* [PASSAGE CHOISI]
"""

Passionnante méditation aussi sur le succès et la célébrité, et réflexion (à la manière de celle de Boris Cyrulnik) sur ces gens « qui meurent de ne pas dire », sur les non dits et le mensonge, cancers absolus qui font tant de mal et qui gangrènent la ville d’Aurora.
Enfin la vérité sur l’affaire Harry Quebert est un roman sur l’écriture. Joël Dicker, sous la plume du narrateur Marcus Goldman, s’interroge tout au long du livre, disséminant ça et là les conseils de son mentor fictionnel Harry Quebert. Petites phrases sibyllines formant ensemble un petit manuel du jeune écrivain avec par exemple celle-ci:
« J’aimerais vous apprendre l’écriture, Marcus, non pas pour que vous sachiez écrire, mais pour que vous deveniez écrivain. Parce qu’écrire des livres ce n’est pas rien : tout le monde sait écrire, mais tout le monde n’est pas écrivain.
-Et comment sait-on que l’on est écrivain, Harry?
-Personne ne sait qu’il est écrivain. Ce sont les autres qui le lui disent. »
Alors disons le tout net : Joël Dicker est un écrivain, un grand écrivain. Je le sais, j’en ai l’intime conviction. Il y a d’ailleurs un signe qui ne trompe pas, un moment de vérité, je l’ai vécu en refermant le livre; car à cet instant précis ne subsistait en moi que l’émotion, ces petits picotements au bout de mes doigts, tremblant un peu, et les mots qui commençaient à me manquer. Ne plus parler, ne plus réfléchir ; et s’arrêter là pour ne pas faire en trop, pour ne pas faire peur à Joël Dicker, pour qu’il continue à écrire, qu’il ne soit pas abîmé par la célébrité naissante (il vient d’obtenir le grand prix du roman de l’Académie française), et qu’il continue à écrire encore et encore afin de donner naissance à d’autres grands livres, même si cela est douloureux, avec la certitude chevillée au coeur que la vie ne vaut d’être vécue sans écriture.
« Harry, comment être sûr d’avoir toujours la force d’écrire des livres?
Parce que c’est en vous. Un peu comme une maladie, car la maladie des écrivains, Marcus, ce n’est pas de ne plus pouvoir écrire mais d’être incapable de s’en empêcher ». (extrait de la Vérité sur l’Affaire Quebert)
voila 2 jours que je me suis procuree le livre, je ne dors plus…ce livre vous prend par les trippes! Incroyable ce bouquin: tout y est : de la question de la liberte, a la morale et l’ethique, de la place de l’argent, les relations humaines et les contrats sociaux…franchement, ce mec il nous bluffe…et cette Amerique profonde larguee dans son systeme judiciaire unique au monde, qui ne fonctionne qu’aux rythme des medias …tout est bien vu, analyse decortique…je vis aux USA et je peux vous dire que cet ecrivain a l’oeil, pas seulement la plume et la finesse !! a 28 ans, ecrire un chef d’oeuvre pareil, c’est le coup du genie qui n’apparait 1 fois tous les 30 ans! Les suisses n’ont franchement rien capte tant pis pour eux! Vivement le prochain Mr Jo! Je suis mordue…En plus, il est franchement beau garcon …comment il fait??? 🙂
C’est exactement ça, Valentin. Rien de mieux à dire. Tu résumes parfaitement mes sensations de lecteur à propos de ce livre.

"""

* [INFORMATIONS FOURNIES]

"""

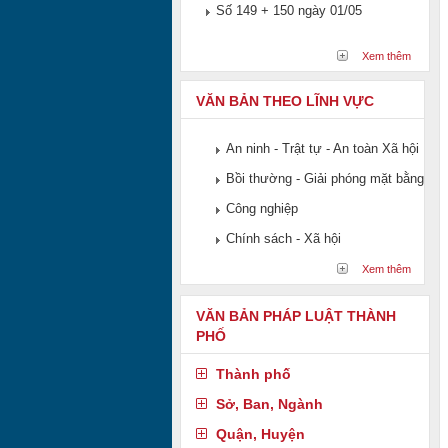
Số 149 + 150 ngày 01/05
Xem thêm
VĂN BẢN THEO LĨNH VỰC
An ninh - Trật tự - An toàn Xã hội
Bồi thường - Giải phóng mặt bằng
Công nghiệp
Chính sách - Xã hội
Xem thêm
VĂN BẢN PHÁP LUẬT THÀNH
PHỐ
Thành phố
Sở, Ban, Ngành
Quận, Huyện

"""

* [ACTION DEMANDÉE]
Répondez d'après le passage choisi :
1. Quel prix Joël Dicker vient-il d'obtenir ?
2. Sous la plume de quel narrateur l'auteur s'interroge-t-il sur l'écriture ?
3. Selon Harry Quebert, en quoi consiste la maladie des écrivains ?
Ne vous fondez que sur le passage choisi.

* [VOTRE RÉPONSE]
1. Le grand prix du roman de l'Académie française.
2. Marcus Goldman.
3. À être incapable de s'empêcher d'écrire, et non à ne plus pouvoir écrire.